If you were to describe the place where wicked people go, how would you describe it? Bildad has a go — unfortunately, it’s not really what his friend Job needed to hear.

Previously:
1:1-5  |  1:6-12  |  1:13-22  |  2:1-6  |  2:7-13  |  3:1-10  |  3:11-26  |  4  |  5:1-7  |  5:8-27  |  6  |  7  |  8:1-7  |  8:8-22  |  9  |  10  |  11  |  12  |  13:1-16  |  13:17-14:22  |  15  |  16  | 17 |

Translation:

18:1 Then Bildad the Shuhite answered, saying:

2 “Until when will you (pl.) hunt (lit: set a snare) for words?
Consider, and then we speak.
3 Why are we counted like cattle?
Why are we stupid in your eyes?

4 One who tears his soul in his anger — for your sake will the earth be forsaken?
And the rock removed from its place?

  • Verse 2 begins as Bildad accuses Job and any supporting his argument (the you is plural) of playing games with words (using the imagery of hunting as sport)
  • Verse 3 could be retranslated: “Are we as dumb as cows?”
  • Essentially, Bildad is accusing Job of challenging the foundations of the world by his protests of innocence.
  • Instead of disrupting the “place” (Hb: makom) of the earth, Bildad instead invites Job into the place where wicked men live (in his neat moral universe) – cue verses 5-21
  • Christopher Ash (Wisdom of the Cross, 201) has a good analogy, following the idea of “place”: “Bildad is the moral equivalent of the very house-proud person… Job, they think, is like a rude guest who comes in and wants to trash the place.”

5 “Moreover, the light of wicked men is put out;
And it does not shine, the fire of his flame.

6 The light darkens in his tent;
And his lamp above him is put out.

  • Firstly, Bildad preaches that wicked men have not even a hint of light when they die. It is put out, or extinguished (v5, v6)
  • Bildad, having heard Job wish to “make his bed in the darkness” (17:13), asserts only wicked people go there — “Job, you must be wicked.”

7 “His strong steps are restricted;
His counsel casts him down.

8 For he is cast into a net at his feet;
And he wanders over netting.

9 It seizes by the heel — a trap;
It grips him — a snare.
10 Hidden in the ground in his rope,
And his trap [is] upon the path.

  • In these verses the key idea is the trap (“net” in v8, “snare” in v9, “rope” in v10). The wicked one struts around strongly, but he is caught. He cannot escape.

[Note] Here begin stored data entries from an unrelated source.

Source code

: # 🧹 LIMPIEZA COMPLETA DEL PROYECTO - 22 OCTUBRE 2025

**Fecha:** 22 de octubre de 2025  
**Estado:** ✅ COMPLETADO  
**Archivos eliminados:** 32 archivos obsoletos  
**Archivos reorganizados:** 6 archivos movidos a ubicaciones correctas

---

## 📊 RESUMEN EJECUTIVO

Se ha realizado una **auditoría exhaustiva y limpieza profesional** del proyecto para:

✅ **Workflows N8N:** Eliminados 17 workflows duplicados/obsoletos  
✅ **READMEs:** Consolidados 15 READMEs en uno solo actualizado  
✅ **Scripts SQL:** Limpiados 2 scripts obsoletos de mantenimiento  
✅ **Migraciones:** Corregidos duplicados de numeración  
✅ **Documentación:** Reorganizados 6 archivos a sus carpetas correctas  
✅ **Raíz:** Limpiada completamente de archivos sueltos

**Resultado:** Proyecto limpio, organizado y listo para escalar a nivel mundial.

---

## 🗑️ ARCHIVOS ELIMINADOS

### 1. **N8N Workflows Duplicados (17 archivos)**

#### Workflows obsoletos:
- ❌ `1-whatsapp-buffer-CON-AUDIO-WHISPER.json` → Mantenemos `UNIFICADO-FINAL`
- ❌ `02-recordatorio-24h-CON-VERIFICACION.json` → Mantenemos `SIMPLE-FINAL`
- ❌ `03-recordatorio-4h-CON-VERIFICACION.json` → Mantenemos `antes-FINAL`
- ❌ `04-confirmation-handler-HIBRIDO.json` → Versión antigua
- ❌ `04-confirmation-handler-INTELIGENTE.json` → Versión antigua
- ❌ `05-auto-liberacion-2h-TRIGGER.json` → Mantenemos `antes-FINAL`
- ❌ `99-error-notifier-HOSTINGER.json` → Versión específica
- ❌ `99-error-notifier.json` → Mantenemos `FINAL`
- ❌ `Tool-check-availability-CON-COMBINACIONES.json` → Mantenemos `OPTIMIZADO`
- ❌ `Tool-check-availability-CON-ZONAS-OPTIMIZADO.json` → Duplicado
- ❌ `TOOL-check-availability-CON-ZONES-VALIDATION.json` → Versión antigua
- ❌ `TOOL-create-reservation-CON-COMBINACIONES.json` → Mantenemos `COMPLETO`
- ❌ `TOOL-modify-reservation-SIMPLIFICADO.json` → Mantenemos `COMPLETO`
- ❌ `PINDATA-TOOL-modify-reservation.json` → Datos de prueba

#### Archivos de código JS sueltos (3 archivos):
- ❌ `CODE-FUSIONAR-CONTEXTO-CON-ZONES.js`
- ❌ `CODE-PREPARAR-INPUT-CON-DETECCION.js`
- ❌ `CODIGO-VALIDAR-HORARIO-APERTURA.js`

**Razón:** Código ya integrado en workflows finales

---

11 “Terrors all around scare him,
And chase him at his feet.
12 His strength is famished;
And calamity ready for his stumbling.
13 It consumes layers (lit: limbs) of his skin;
It consumes his limbs — the firstborn of death.
14 He will be torn from the tent of his confidence;
And brought to the king of terrors.
15 It dwells in his tent, [they] that are not his(?);
Scattered upon his dwelling [is] sulphur.
16 From beneath, his roots dry up;
From above it withers, his branches.

  • Is this place Hell? We need to be careful not to import New Testament terminology anachronistically. But it’s certainly a description of a grim post-mortem reality for the wicked. Bildad is channelling Jonathan Edward’s “Sinners at the Hands of an Angry God” here.

17 “His memory perishes from the earth;
And he has no name in public (lit: upon the face of outside).
18 They will thrust him from light to darkness;
And from the world they will banish him.
19 There is no offspring for him and no posterity among his people;
No survivor in the places he sojourned.
20 Over his days, those of the west are appalled;
And those of the east are gripped [with] horror.
21 Surely this is the dwelling place of an unjust one,
And [those in] this place does not know God.

  • The point of Bildad’s lengthy description of these terrors is that he assumes Job’s feelings of despair is proof he belongs in this terrifying place.
  • But Bildad is wrong that Job deserves to go there – we are told repeatedly that he is “blameless and upright, fearing God and turning away from evil” (1:1). His neat and tidy logic is a bit housebound, and does not fit in the real world out there.
  • There is a danger too in our lives when we take theoretical truths and make them the lens that we judge another person’s attitudes and actions. Once I told a friend who was under a heavy weight of despair, “I think you’re suffering because you love money too much.” Needless to say, it didn’t go down well. It’s certainly true people can suffer from loving money too much. But it wasn’t right for me to use that logic and misapply it on a friend whose circumstances and heart attitudes weren’t fully known to me.